- [Exercise materials]
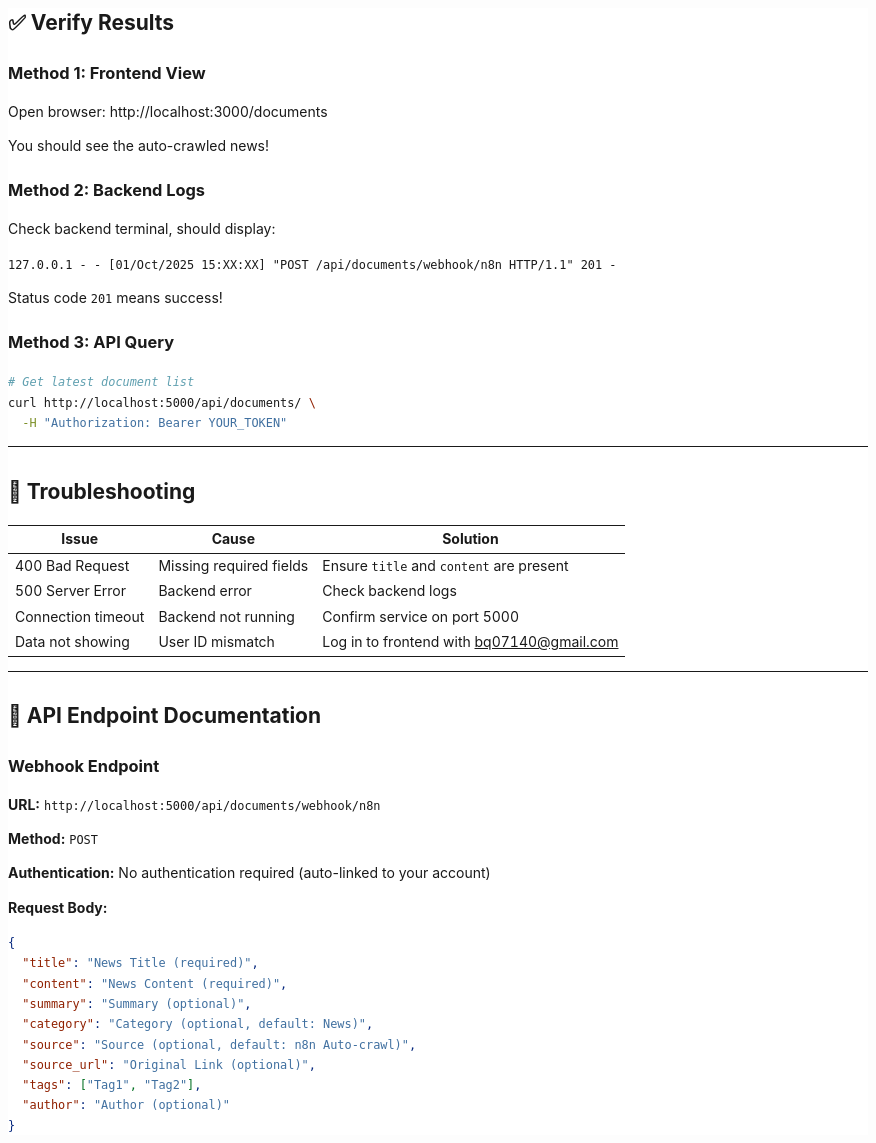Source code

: 
## ✅ Verify Results

### Method 1: Frontend View

Open browser: http://localhost:3000/documents

You should see the auto-crawled news!

### Method 2: Backend Logs

Check backend terminal, should display:

```
127.0.0.1 - - [01/Oct/2025 15:XX:XX] "POST /api/documents/webhook/n8n HTTP/1.1" 201 -
```

Status code `201` means success!

### Method 3: API Query

```bash
# Get latest document list
curl http://localhost:5000/api/documents/ \
  -H "Authorization: Bearer YOUR_TOKEN"
```

---

## 🔧 Troubleshooting

| Issue | Cause | Solution |
|-------|-------|----------|
| 400 Bad Request | Missing required fields | Ensure `title` and `content` are present |
| 500 Server Error | Backend error | Check backend logs |
| Connection timeout | Backend not running | Confirm service on port 5000 |
| Data not showing | User ID mismatch | Log in to frontend with bq07140@gmail.com |

---

## 📖 API Endpoint Documentation

### Webhook Endpoint

**URL:** `http://localhost:5000/api/documents/webhook/n8n`

**Method:** `POST`

**Authentication:** No authentication required (auto-linked to your account)

**Request Body:**
```json
{
  "title": "News Title (required)",
  "content": "News Content (required)",
  "summary": "Summary (optional)",
  "category": "Category (optional, default: News)",
  "source": "Source (optional, default: n8n Auto-crawl)",
  "source_url": "Original Link (optional)",
  "tags": ["Tag1", "Tag2"],
  "author": "Author (optional)"
}
```

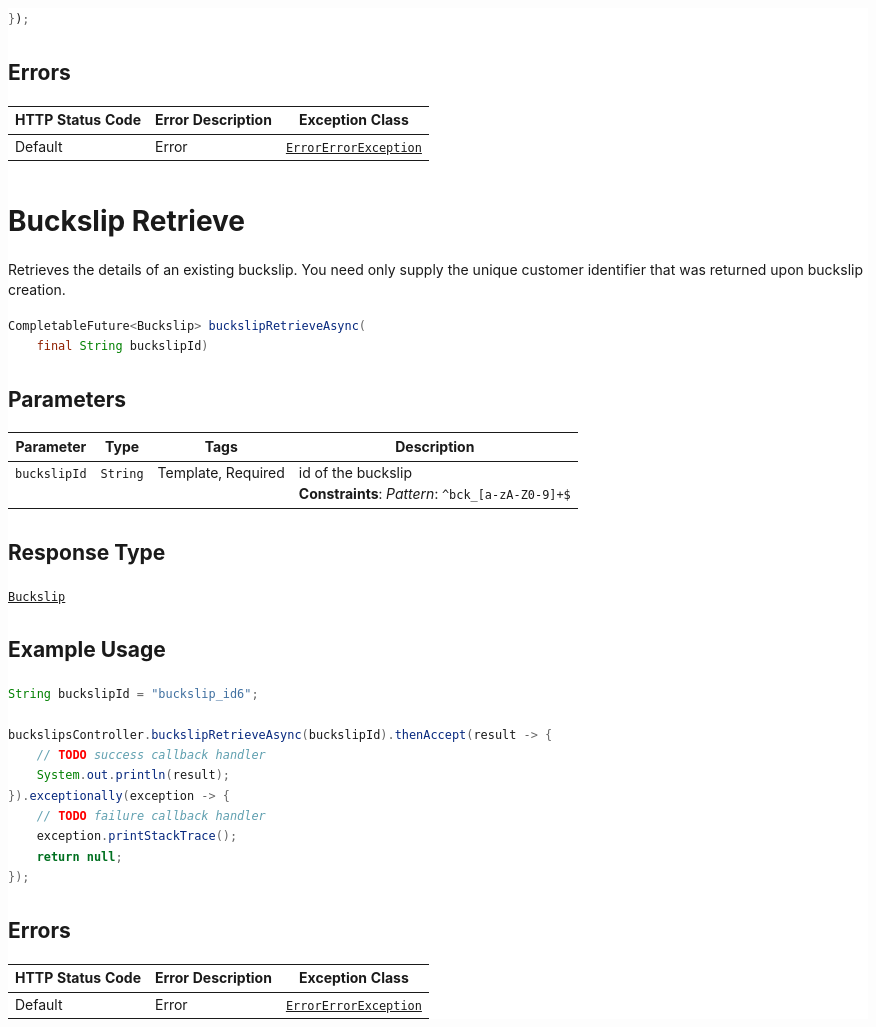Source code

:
 ```java
});
```

## Errors

| HTTP Status Code | Error Description | Exception Class |
|  --- | --- | --- |
| Default | Error | [`ErrorErrorException`](../../doc/models/error-error-exception.md) |


# Buckslip Retrieve

Retrieves the details of an existing buckslip. You need only supply the unique customer identifier that was returned upon buckslip creation.

```java
CompletableFuture<Buckslip> buckslipRetrieveAsync(
    final String buckslipId)
```

## Parameters

| Parameter | Type | Tags | Description |
|  --- | --- | --- | --- |
| `buckslipId` | `String` | Template, Required | id of the buckslip<br>**Constraints**: *Pattern*: `^bck_[a-zA-Z0-9]+$` |

## Response Type

[`Buckslip`](../../doc/models/buckslip.md)

## Example Usage

```java
String buckslipId = "buckslip_id6";

buckslipsController.buckslipRetrieveAsync(buckslipId).thenAccept(result -> {
    // TODO success callback handler
    System.out.println(result);
}).exceptionally(exception -> {
    // TODO failure callback handler
    exception.printStackTrace();
    return null;
});
```

## Errors

| HTTP Status Code | Error Description | Exception Class |
|  --- | --- | --- |
| Default | Error | [`ErrorErrorException`](../../doc/models/error-error-exception.md) |
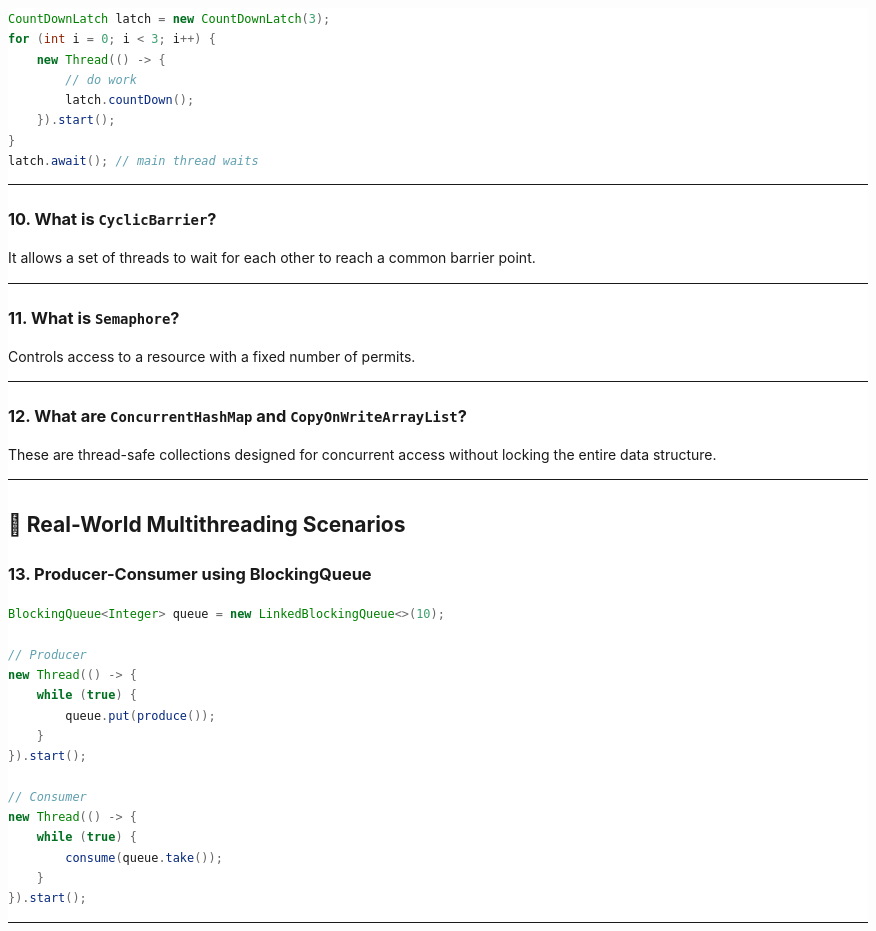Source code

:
 ```java
CountDownLatch latch = new CountDownLatch(3);
for (int i = 0; i < 3; i++) {
    new Thread(() -> {
        // do work
        latch.countDown();
    }).start();
}
latch.await(); // main thread waits
```

---

### 10. What is `CyclicBarrier`?
It allows a set of threads to wait for each other to reach a common barrier point.

---

### 11. What is `Semaphore`?
Controls access to a resource with a fixed number of permits.

---

### 12. What are `ConcurrentHashMap` and `CopyOnWriteArrayList`?
These are thread-safe collections designed for concurrent access without locking the entire data structure.

---

## 🔹 Real-World Multithreading Scenarios

### 13. Producer-Consumer using BlockingQueue
```java
BlockingQueue<Integer> queue = new LinkedBlockingQueue<>(10);

// Producer
new Thread(() -> {
    while (true) {
        queue.put(produce());
    }
}).start();

// Consumer
new Thread(() -> {
    while (true) {
        consume(queue.take());
    }
}).start();
```

---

- [Task to carry out] Reply with one number, the count of lines in the data that contain "Check".

- [Answer below] 2